Tip #3: Be calmness personified
Dogs can read your energy – they’re masters at it, in fact. If you make your approach with lots of pent up energy, you’re asking for a bad reaction. Instead, remain calm at all times. Whether that’s avoiding eye contact altogether or speaking in a measured tone, remember the calmness trumps all. It’s not a bad idea to move slowly at first as well.

Tip #4: When in doubt, go for a doggy walk
Dog walks are great for bonding. Once you’ve earned their trust enough to get them on a leash, take them into the great outdoors. Walks are a wonderful way to impart the most important aspect of a human-dog relationship: that of pack leader and follower. As pack animals, dogs respect authority, and they absolutely must respect yours. Without respect, dogs are unruly and unhappy animals that lack direction.

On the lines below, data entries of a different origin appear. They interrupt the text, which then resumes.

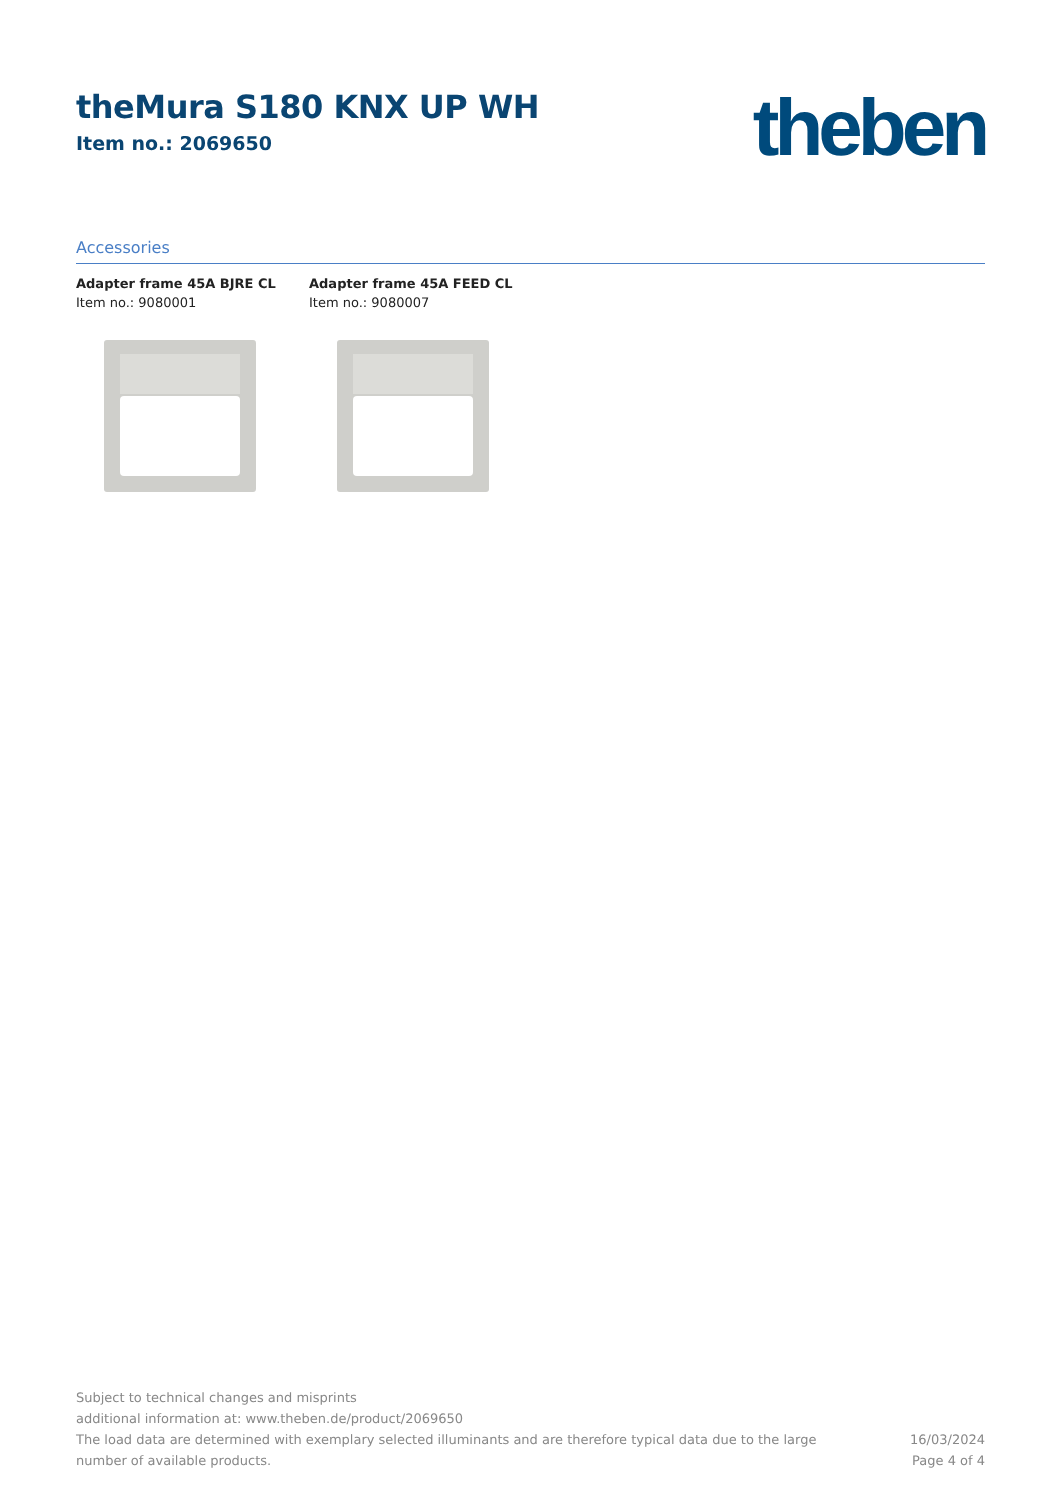theMura S180 KNX UP WH
Item no.: 2069650
theben
Accessories
Adapter frame 45A BJRE CL
Item no.: 9080001
Adapter frame 45A FEED CL
Item no.: 9080007
Subject to technical changes and misprints
additional information at: www.theben.de/product/2069650
The load data are determined with exemplary selected illuminants and are therefore typical data due to the large
number of available products.
16/03/2024
Page 4 of 4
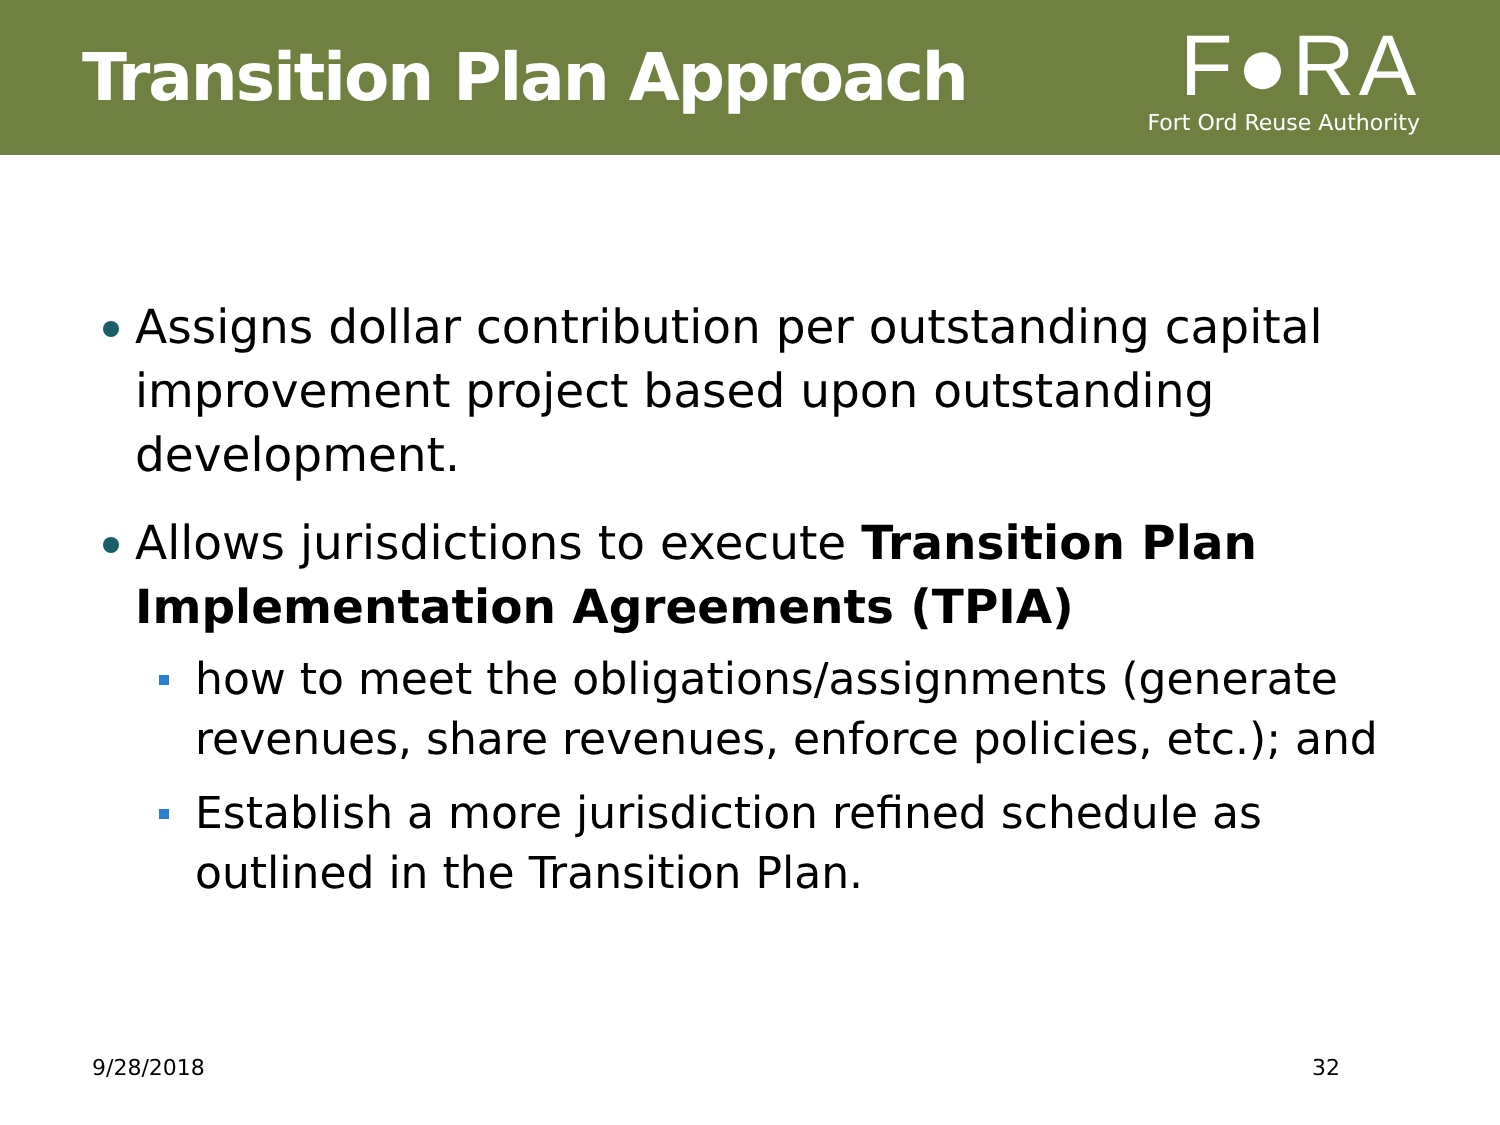Transition Plan Approach
F●RA
Fort Ord Reuse Authority
Assigns dollar contribution per outstanding capital improvement project based upon outstanding development.
Allows jurisdictions to execute Transition Plan Implementation Agreements (TPIA)
how to meet the obligations/assignments (generate revenues, share revenues, enforce policies, etc.); and
Establish a more jurisdiction refined schedule as outlined in the Transition Plan.
9/28/2018 32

Tip #5: Discover what makes them tick
If you’re the owner of a new dog who has arrived from a shelter, take the time to get to know them. What makes them happy? Is it frisbee in the park? Long walks? Extended Game of Thrones sessions on the couch? With time, you’ll discover the things that bring your dog happiness. From here? Well, keep doing it. Repetition and routine will make a dog trust you more than anything else. Stick to what works and leave everything else at the wayside.

Finally, remember that when you’re making your first approach, so much of how we interact with dogs is down to our energy. Calmness is a vital component of a successful first encounter, so keep it low key and you’ll be surprised by the results you get. As time progresses, solidify a routine that you know works and reap the rewards in the process.